For the first two and half months since Manipur erupted, the mainstream television media completely disregarded the plight of the people; only when a terrible video showing two Kuki women being naked in public and gang-raped went viral did the whole country get angry. However, the violence has persisted even in 2026. On April 7, just two weeks back, a rocket-propelled grenade which was fired from more than three kilometers away, hit a home in Bishnupur and killed a five-year-old boy and a six-month-old girl. Two Tangkhul Naga civilians were the victims of an ambush at National Highway 202 on April 18. This state is still suffering one of the longest internet shutdowns in India. Since the outbreak of unrest, Manipur has seen at least 314 insurgency-related deaths in 140 separate episodes. As expected, no senior official has been made to answer for the disintegration of the state.

Capacity Without Consequence: The Structural Verdict

Three distinct theaters of violence, Pulwama in 2019, Manipur from 2023 to 2026, and Pahalgam in 2025, reveal one consistent structural verdict. Whether it is 40 security personnel dead after 11 ignored intelligence inputs, 258 civilians killed amid documented ethnic tensions, or 26 tourists slaughtered after the removal of a security picket, the institutional fallout remains at absolute zero.

India has the world’s 3rd largest armed forces, an enormous 6. 2 lakh crore defense budget for FY2025, and among the largest domestic intelligence coverage in the world.
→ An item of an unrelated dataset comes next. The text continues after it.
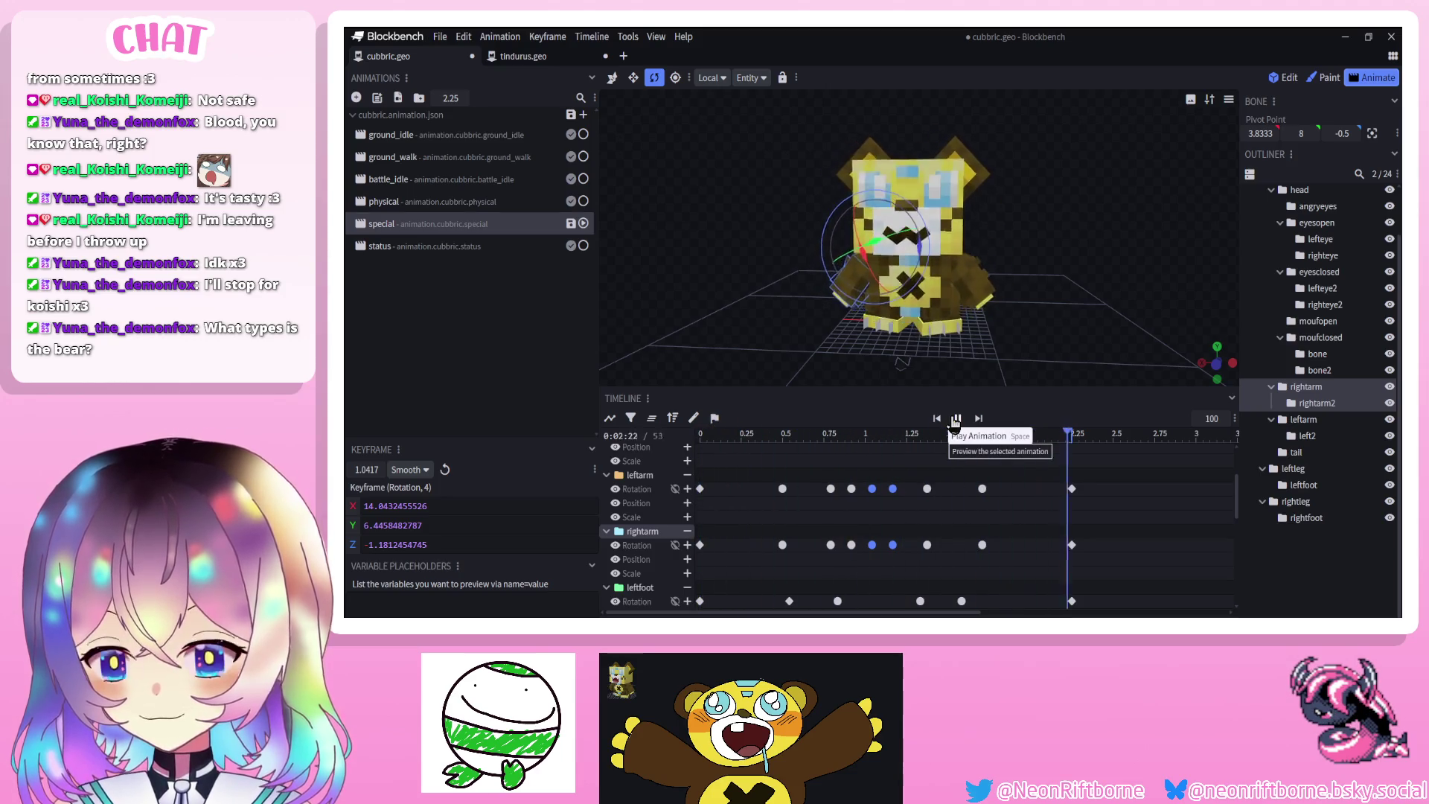
pyautogui.moveTo(909, 478); pyautogui.dragTo(841, 551)
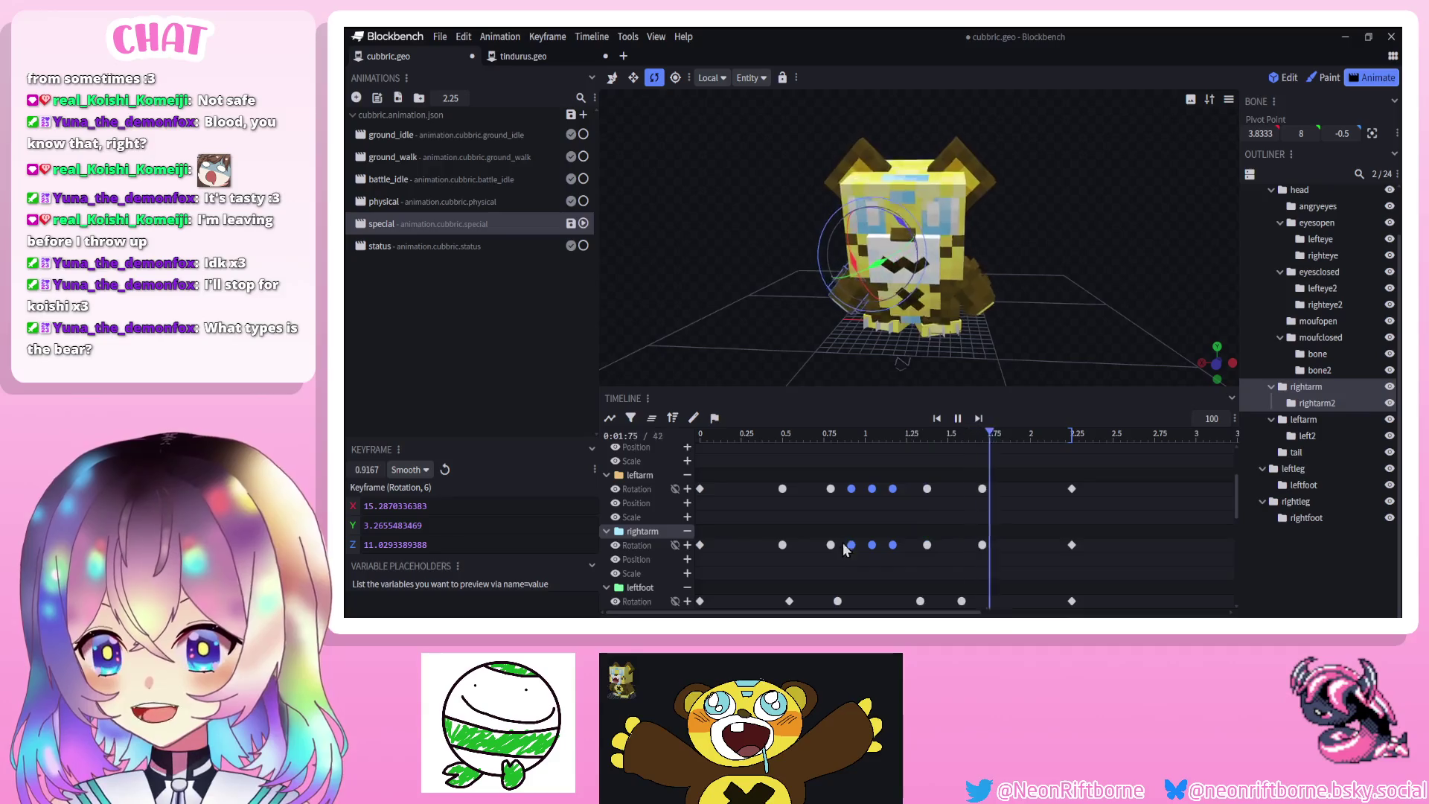
pyautogui.click(1346, 564)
In fact, as per the Combating Terrorism Center at West Point report, the situation with militant violence in J&K has been changing phases three times over 2019-2024, with a fresh serious escalation of violence from 2024 onwards.

However, the mechanisms that tackle terror still seem to be more reactive rather than preventive in J&K. There is no shortage of capacity, manpower, or intelligence in the Indian state. It lacks consequence. Until security failures carry a severe institutional cost for the political and administrative leaders who design and oversee them, and not just for the civilians and foot soldiers who are left to survive them, Pahalgam will not be the last meadow soaked in preventable blood.